Pat Lowery Collins is a poet, painter, and the author of many books for children and for young adults including the Reading Rainbow selection, I Am An Artist, and the recent sequel, I Am a Dancer. Her young adult novel in free verse, The Fattening Hut, won the Boston Author’s Club 2004 Julia Ward Howe Award and was a Book Sense Pick and ALA Amelia Bloomer choice. Her acclaimed historical novel, Hidden Voices: The Orphan Musicians of Venice, appeared in 2009.
A chapbook of her poems, The Quiet Woman Wakes Up Shouting, is one in a series of chapbook originals published by Folly Cove Books. The poems included here are from that volume.
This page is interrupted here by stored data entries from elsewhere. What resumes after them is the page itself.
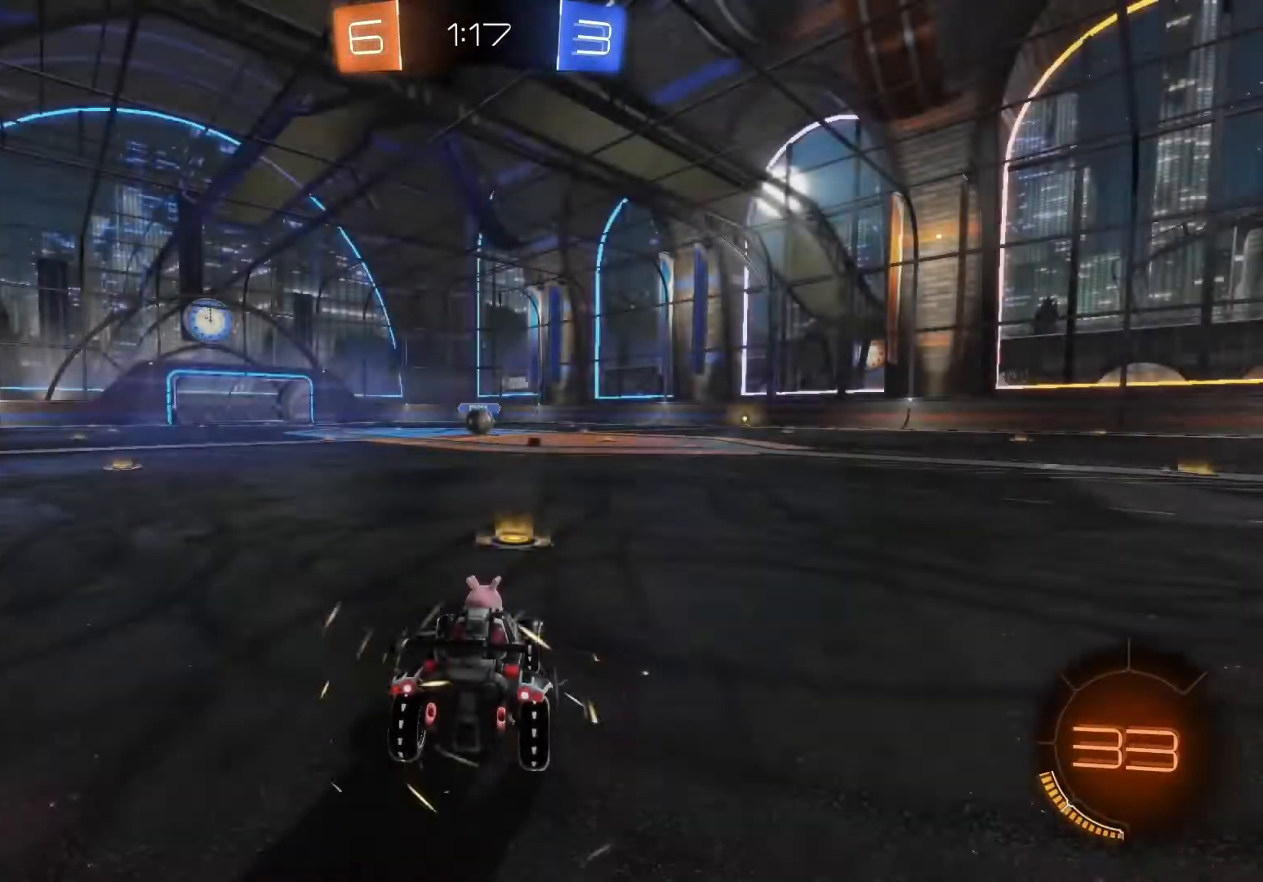
{"buttons": ["R2"], "left_stick": "center", "events": []}
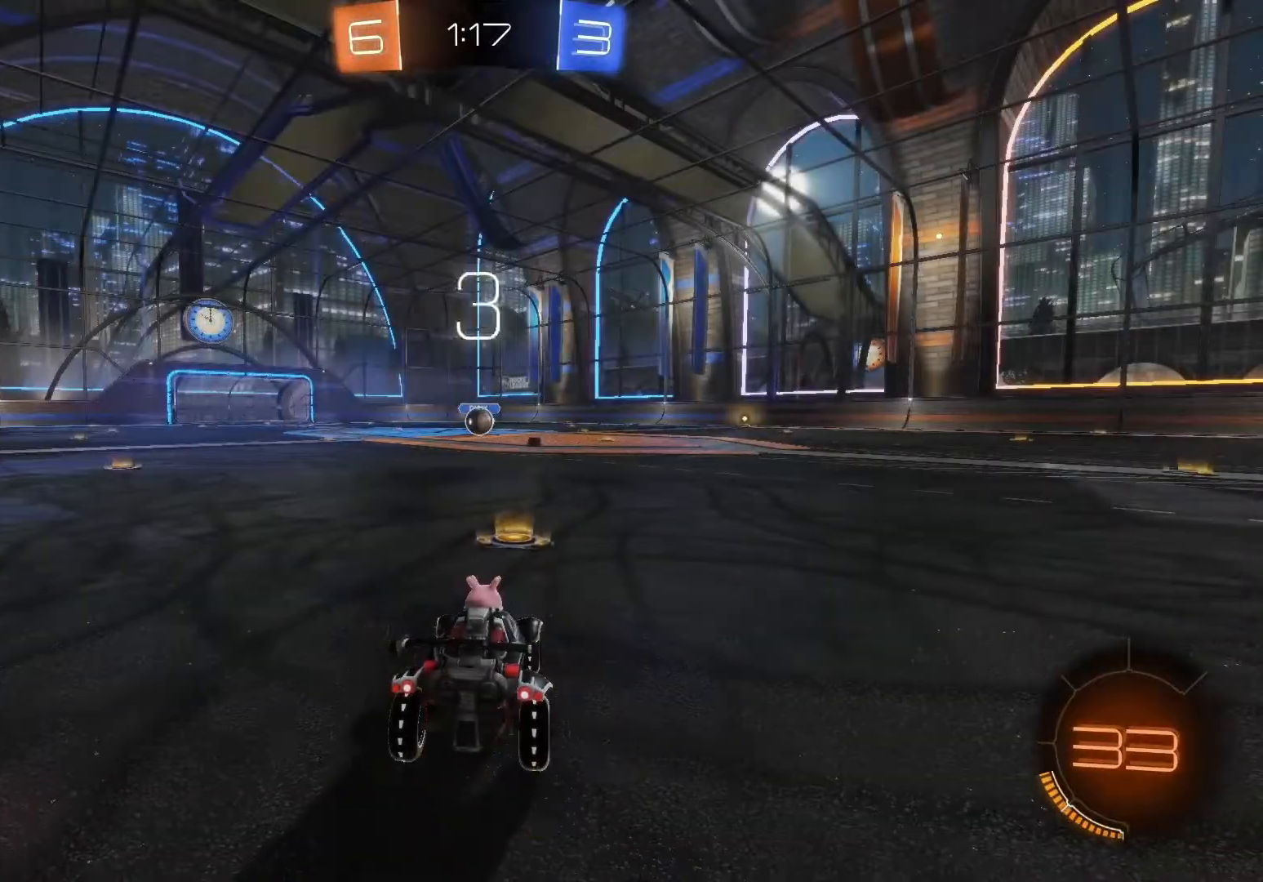
{"buttons": ["R2"], "left_stick": "center", "events": []}
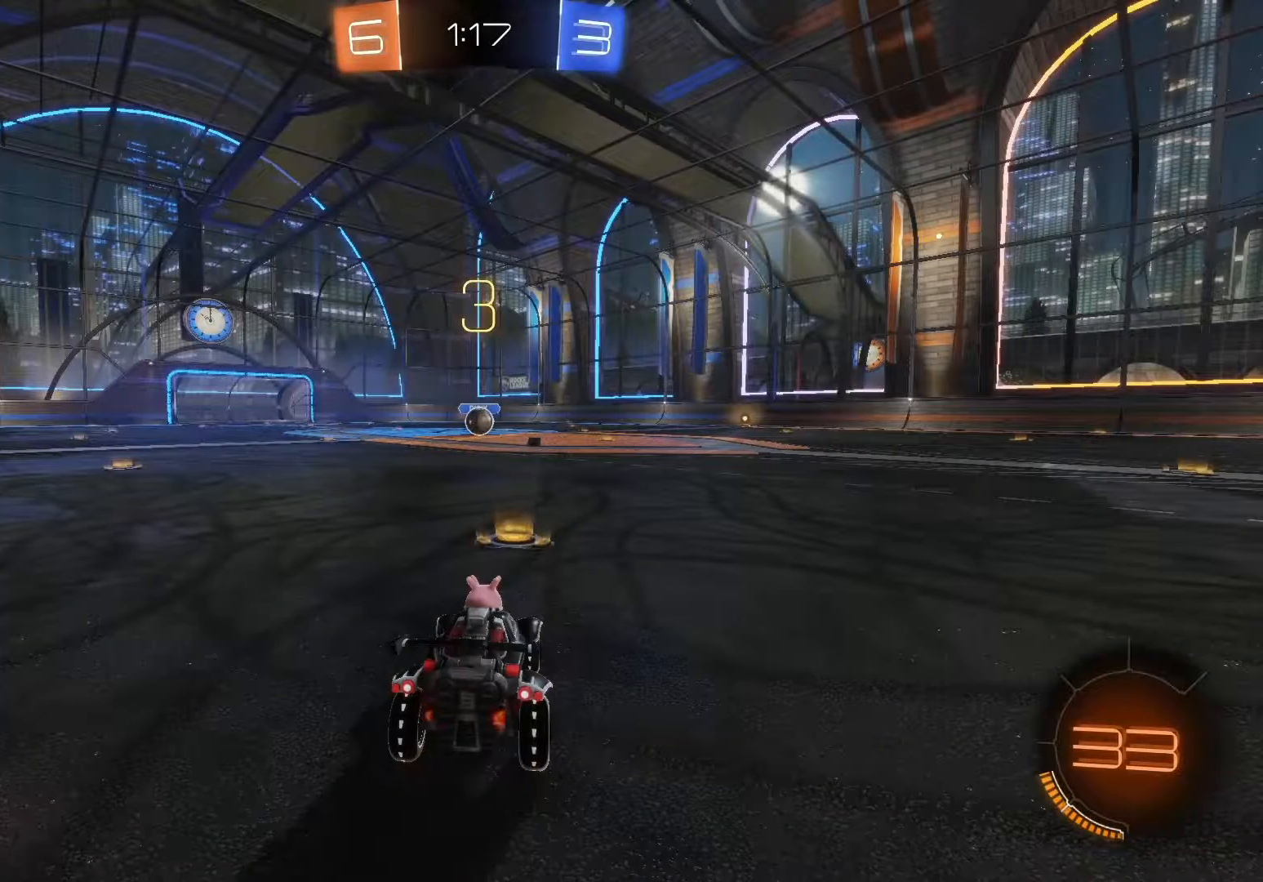
{"buttons": ["B", "L1", "R2"], "left_stick": "center", "events": [[200, "L1", "down"], [400, "B", "down"]]}
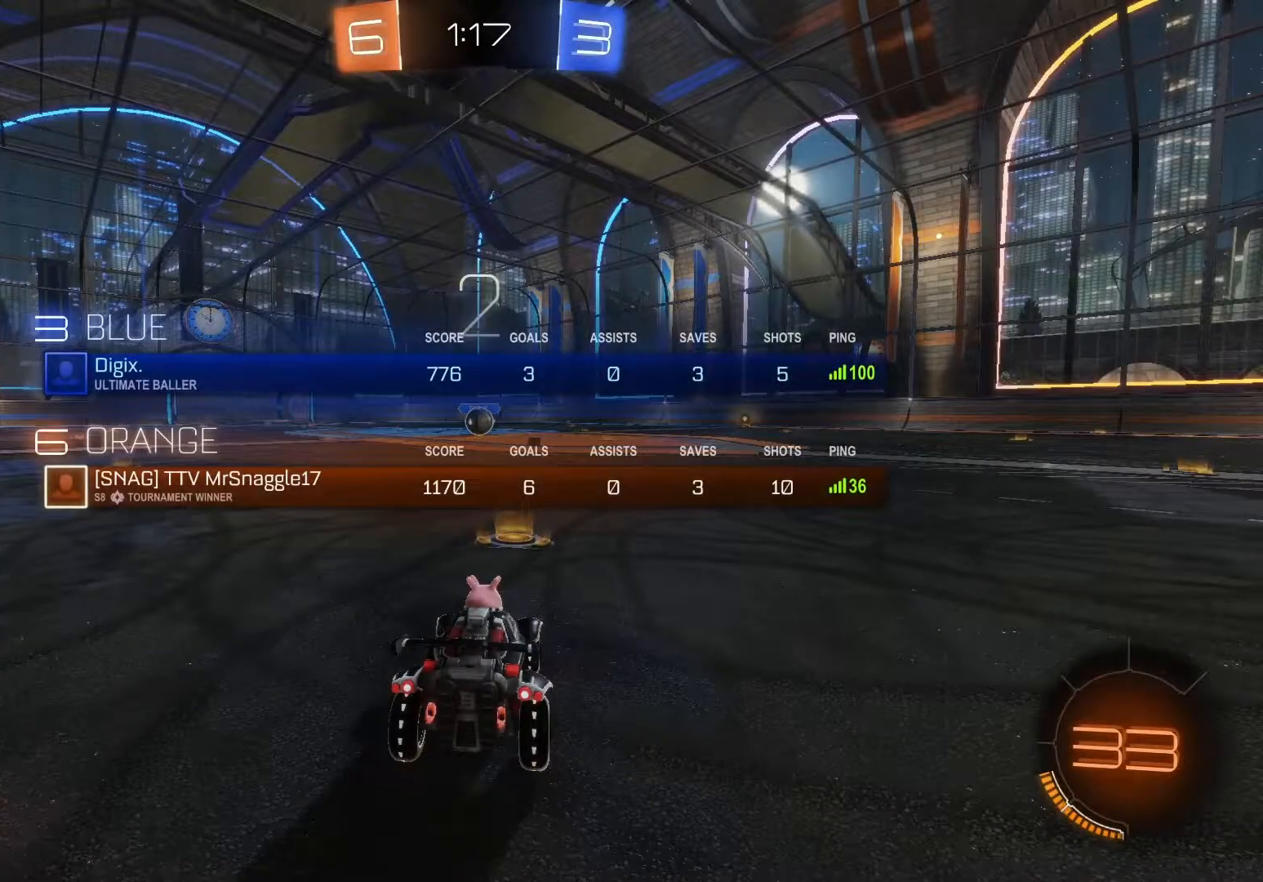
{"buttons": ["B", "L1", "R2"], "left_stick": "center", "events": []}
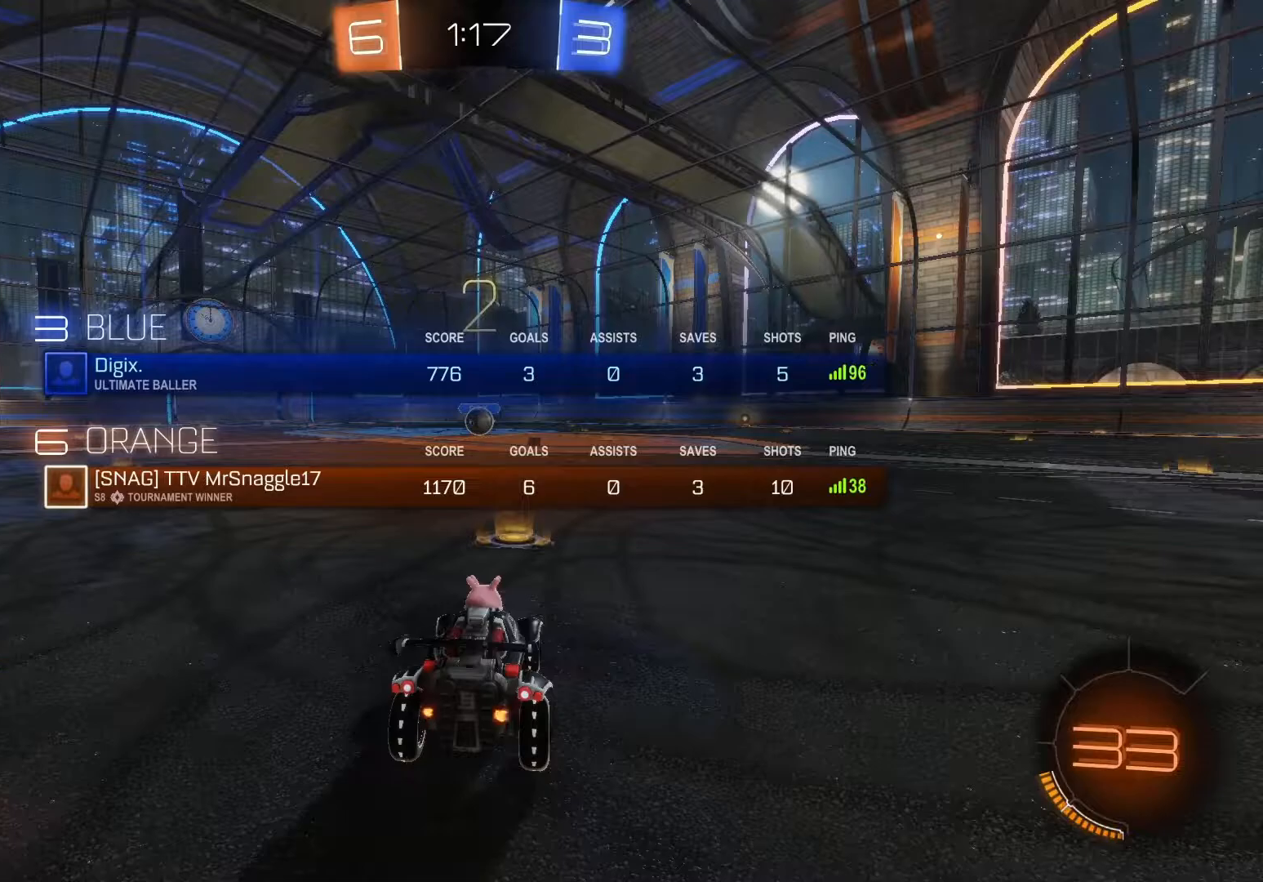
{"buttons": ["B", "Y", "L1", "R2"], "left_stick": "center", "events": [[400, "Y", "down"]]}
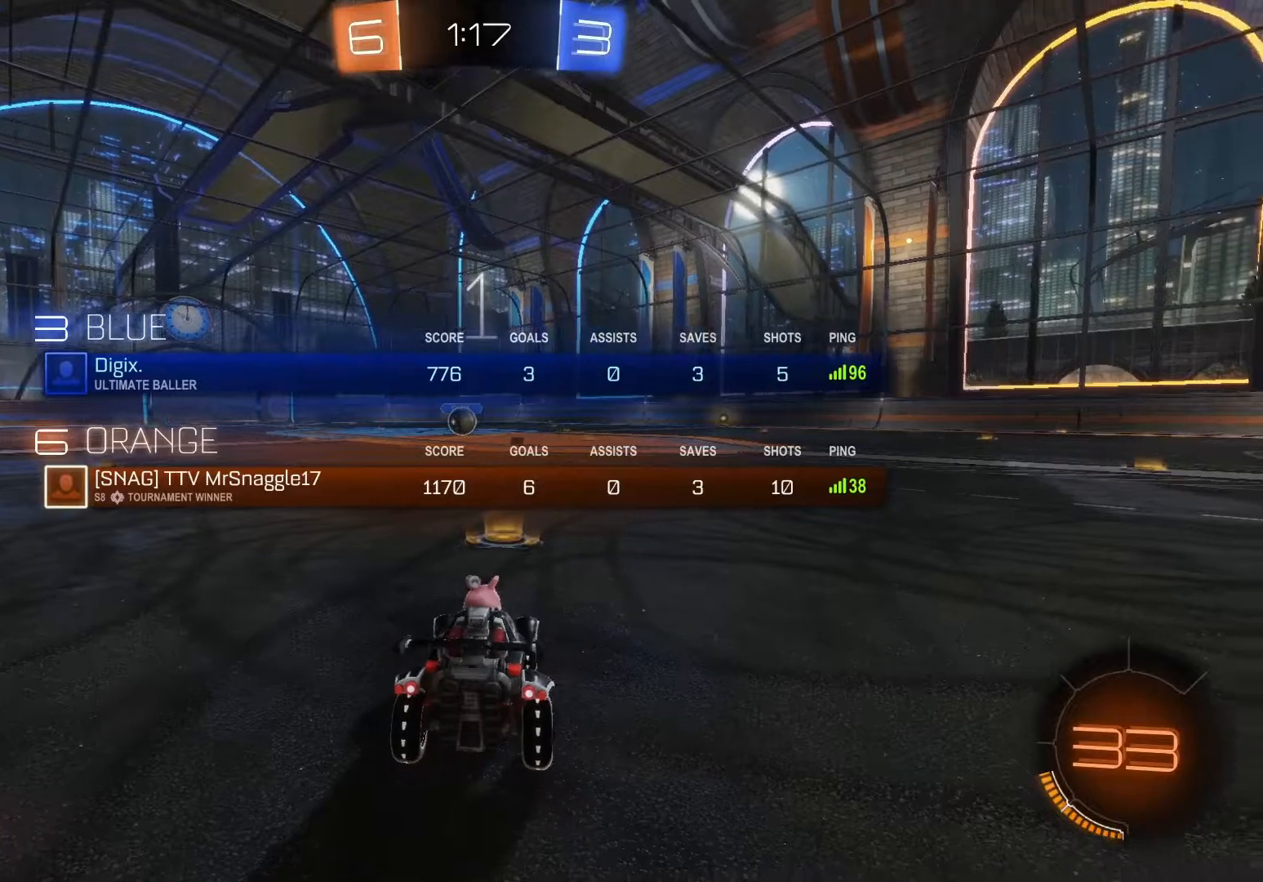
{"buttons": ["B", "L1", "R2"], "left_stick": "center", "events": [[50, "Y", "up"]]}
Pat teaches in Lesley University’s MFA program in creative writing and lives and works in Gloucester, MA. (www.patlowerycollins.com)
7:00 p.m.
It is time
to harvest the light
rinsing houses, beaches, and boats
with fool’s gold,
to intercept
the pink stare of windows
fastened upon
the slipping
face of the sun.
It’s the hour
for the last tricks
of a burning alchemist –
shells made of glass,
sandcastles of bronze,
this glistening spell
as our part of the earth
turns away. Owning little
in which to collect fire
we use what we have –
the marrow of bone,
the window of eye,
an expandable heart.
* * *
Burial at Sea
One younger than the other. Both
very little girls. The older
wants to trade her seashells,
trick the smaller child
into giving up the best ones
from her plastic bag that leaks,
tiny shoots of water spouting
“just the way a boy pees,”
they agree. And they agree
the bird they’ve found is dead.
The children gather loosestrife, plant
short purple stalks that point into the sky
and form a circle all around the carcass,
the brittle bones and matted feathers
of a herring gull, washed
high by a moon tide.
They pile up bits of driftwood,
sea glass, small smooth stones.
The older child has used
the pearly lining of a mussel shell
to decorate the cairn; the younger puts
the periwinkle that she wouldn’t trade
beside the vacant eye. They sing,
their small high voices drifting up and up.